> [Given passage]
==================================================
Unknown Foreign Airforce Rafale Jets Allegedly Attack Turkish Targets In Al-Wataya Airbase

Unknown Foreign Airforce Rafale Jets Allegedly Attack Turkish Targets In Al-Wataya Airbase
A French air force Rafale-B aircraft – Credits: Capt. Jason Smith

Libya’s UN-recognised government on Sunday condemned overnight air raids against a recently recaptured airbase in the west of the country saying the attack was carried out by a “foreign air force”.

“The raids last night against Al-Watiya base were carried out by a … foreign air force in support of the war criminal [Haftar] in a miserable and desperate attempt to achieve a morale boosting victory,” GNA Deputy Defence Minister Salah al-Namrush said in a statement.

An official from the Turkish Ministry of Defence has confirmed that the attack against their positions “has damaged some systems at the air base”, without specifying further details.
==================================================
> [Supplied records]
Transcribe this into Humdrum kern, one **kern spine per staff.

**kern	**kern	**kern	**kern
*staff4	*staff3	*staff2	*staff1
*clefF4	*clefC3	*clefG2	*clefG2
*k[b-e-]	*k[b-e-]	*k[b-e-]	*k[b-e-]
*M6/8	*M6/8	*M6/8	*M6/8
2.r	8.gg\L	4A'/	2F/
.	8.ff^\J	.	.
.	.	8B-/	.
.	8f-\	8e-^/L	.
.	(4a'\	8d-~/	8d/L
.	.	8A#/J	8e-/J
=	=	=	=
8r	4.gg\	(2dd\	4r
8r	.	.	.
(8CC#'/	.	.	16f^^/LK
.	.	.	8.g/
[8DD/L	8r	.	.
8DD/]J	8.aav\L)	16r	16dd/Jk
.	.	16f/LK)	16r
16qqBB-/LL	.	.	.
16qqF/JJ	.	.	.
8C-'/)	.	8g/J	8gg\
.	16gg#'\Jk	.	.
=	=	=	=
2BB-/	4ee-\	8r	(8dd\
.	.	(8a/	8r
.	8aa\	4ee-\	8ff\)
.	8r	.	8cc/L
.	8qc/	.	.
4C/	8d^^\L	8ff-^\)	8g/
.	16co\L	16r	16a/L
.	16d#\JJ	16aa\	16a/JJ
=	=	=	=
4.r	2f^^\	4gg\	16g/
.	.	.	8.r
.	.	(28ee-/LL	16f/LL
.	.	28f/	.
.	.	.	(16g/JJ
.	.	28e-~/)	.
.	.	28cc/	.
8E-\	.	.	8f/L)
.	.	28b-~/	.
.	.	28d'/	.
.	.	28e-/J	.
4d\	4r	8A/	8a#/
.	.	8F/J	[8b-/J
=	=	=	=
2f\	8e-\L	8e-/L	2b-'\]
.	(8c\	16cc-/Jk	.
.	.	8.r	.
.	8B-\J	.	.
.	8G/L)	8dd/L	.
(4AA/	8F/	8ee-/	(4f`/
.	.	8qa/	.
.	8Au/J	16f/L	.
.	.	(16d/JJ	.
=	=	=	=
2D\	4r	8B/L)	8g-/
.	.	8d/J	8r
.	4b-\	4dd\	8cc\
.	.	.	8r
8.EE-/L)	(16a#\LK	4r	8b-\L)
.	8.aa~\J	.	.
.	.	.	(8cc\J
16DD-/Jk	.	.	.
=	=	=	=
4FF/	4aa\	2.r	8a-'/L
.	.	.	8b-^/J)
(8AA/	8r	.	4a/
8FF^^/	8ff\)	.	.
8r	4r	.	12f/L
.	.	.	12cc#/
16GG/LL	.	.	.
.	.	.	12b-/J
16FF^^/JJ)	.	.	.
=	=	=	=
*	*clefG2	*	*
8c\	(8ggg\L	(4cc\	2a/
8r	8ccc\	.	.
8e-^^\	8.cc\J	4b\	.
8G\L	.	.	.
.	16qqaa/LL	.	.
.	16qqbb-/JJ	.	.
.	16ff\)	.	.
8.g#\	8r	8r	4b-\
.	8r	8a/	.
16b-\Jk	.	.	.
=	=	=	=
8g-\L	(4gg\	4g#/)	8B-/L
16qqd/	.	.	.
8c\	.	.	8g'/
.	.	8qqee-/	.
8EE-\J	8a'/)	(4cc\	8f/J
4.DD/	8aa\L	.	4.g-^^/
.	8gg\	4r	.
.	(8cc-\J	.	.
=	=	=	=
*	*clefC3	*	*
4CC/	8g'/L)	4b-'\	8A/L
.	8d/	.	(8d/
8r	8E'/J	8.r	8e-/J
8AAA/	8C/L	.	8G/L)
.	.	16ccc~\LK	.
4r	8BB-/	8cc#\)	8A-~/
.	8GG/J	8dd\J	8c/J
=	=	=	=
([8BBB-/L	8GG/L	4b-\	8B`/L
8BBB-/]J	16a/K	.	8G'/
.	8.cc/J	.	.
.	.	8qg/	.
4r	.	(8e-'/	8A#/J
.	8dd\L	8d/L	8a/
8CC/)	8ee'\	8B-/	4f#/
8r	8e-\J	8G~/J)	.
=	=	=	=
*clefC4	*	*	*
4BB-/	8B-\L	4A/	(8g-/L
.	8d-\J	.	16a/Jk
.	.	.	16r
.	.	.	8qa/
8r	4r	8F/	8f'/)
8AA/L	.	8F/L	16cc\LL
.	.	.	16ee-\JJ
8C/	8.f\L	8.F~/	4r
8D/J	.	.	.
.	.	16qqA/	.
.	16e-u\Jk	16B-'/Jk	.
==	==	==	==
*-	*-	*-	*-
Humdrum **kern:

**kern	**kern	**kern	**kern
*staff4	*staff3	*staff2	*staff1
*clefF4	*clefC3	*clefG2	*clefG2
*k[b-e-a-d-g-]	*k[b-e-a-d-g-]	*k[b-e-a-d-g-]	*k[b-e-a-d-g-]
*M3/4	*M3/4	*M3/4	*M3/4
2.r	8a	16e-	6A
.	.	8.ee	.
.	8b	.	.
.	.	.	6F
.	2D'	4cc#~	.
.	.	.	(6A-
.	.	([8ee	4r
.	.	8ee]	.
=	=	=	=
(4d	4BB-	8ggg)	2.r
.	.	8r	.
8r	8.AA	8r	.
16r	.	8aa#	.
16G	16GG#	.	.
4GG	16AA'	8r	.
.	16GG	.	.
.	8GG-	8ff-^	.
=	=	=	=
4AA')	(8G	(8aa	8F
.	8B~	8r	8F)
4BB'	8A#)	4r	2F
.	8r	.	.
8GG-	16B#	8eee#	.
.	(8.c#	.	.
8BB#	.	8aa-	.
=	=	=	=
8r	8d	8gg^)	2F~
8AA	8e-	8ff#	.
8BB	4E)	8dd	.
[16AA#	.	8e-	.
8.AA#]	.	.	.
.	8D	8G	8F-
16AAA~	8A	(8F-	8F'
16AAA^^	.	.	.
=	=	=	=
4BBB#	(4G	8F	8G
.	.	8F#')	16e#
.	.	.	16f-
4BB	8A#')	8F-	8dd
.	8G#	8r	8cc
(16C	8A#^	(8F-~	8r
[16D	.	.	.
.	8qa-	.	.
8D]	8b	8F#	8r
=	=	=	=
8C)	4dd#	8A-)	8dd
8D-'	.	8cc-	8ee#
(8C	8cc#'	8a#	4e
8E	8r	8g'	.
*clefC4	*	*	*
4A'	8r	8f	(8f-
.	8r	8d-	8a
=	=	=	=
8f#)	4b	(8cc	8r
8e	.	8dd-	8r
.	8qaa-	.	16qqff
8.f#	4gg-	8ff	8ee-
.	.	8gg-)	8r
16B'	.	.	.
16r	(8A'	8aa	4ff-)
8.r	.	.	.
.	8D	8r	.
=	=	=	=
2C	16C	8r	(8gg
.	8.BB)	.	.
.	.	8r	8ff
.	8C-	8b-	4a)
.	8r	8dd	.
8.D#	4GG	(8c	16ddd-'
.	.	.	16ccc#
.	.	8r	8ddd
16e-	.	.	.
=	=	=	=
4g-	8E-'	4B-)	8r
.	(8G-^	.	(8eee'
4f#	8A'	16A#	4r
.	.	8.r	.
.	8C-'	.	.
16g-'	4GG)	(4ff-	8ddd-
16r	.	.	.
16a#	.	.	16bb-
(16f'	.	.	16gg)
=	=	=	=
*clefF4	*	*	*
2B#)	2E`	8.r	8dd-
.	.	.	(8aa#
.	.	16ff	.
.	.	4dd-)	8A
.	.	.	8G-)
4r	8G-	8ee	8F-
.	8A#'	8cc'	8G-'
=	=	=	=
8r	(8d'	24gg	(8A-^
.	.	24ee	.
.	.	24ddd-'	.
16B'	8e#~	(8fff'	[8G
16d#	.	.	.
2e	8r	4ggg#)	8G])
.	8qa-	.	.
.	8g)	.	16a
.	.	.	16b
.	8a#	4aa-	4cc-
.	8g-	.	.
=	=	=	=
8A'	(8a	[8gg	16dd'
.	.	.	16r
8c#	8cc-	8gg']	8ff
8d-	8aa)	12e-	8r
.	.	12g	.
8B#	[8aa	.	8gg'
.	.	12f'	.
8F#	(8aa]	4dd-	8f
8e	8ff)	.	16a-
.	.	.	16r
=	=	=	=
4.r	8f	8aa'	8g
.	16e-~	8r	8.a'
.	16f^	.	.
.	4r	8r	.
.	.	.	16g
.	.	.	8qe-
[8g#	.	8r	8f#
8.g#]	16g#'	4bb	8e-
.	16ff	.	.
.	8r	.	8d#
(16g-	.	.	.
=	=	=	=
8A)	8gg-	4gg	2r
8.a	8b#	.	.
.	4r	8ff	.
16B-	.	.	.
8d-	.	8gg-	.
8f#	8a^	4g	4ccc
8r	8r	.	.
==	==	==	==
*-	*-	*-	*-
==================================================
> [Complete the following]
#1 Can you return, word for word, the part of the article on the Al-Watiya air raids that begins at the words "Libya’s UN-recognised government" and stops after "in a statement."?
#2 Will you resume the article on the Al-Watiya air raids from the point where it stops?

> [Answers to each task]
#1
Libya’s UN-recognised government on Sunday condemned overnight air raids against a recently recaptured airbase in the west of the country saying the attack was carried out by a “foreign air force”.

“The raids last night against Al-Watiya base were carried out by a … foreign air force in support of the war criminal [Haftar] in a miserable and desperate attempt to achieve a morale boosting victory,” GNA Deputy Defence Minister Salah al-Namrush said in a statement.

#2
However, a military source quoted in Turkish media has acknowledged that they received “9 precision air strikes against Turkish air defence systems”, which had recently been installed at Al-Watiya, in one of the first phases of the development of the military base.

The bombings “were successful”, as they left “3 radars completely destroyed”. As for personal injury, sources consulted by Al-Arabiya reported that “Turkish intelligence leaders were injured” and that “they were flown to hospitals in Tripoli and other facilities in Turkey”.

For its part, the local newspaper Libya Akhbar has reported the deaths of six Turkish officers, including a commander, although these reports have yet to be confirmed.


Rafale aircraft involved

The Turkish officer who acknowledged the damage to the facilities has also blamed the LNA for the offensive, something that has neither been confirmed nor denied by Haftar’s forces, beyond the information that the Nova agency has been given and that has yet to be verified.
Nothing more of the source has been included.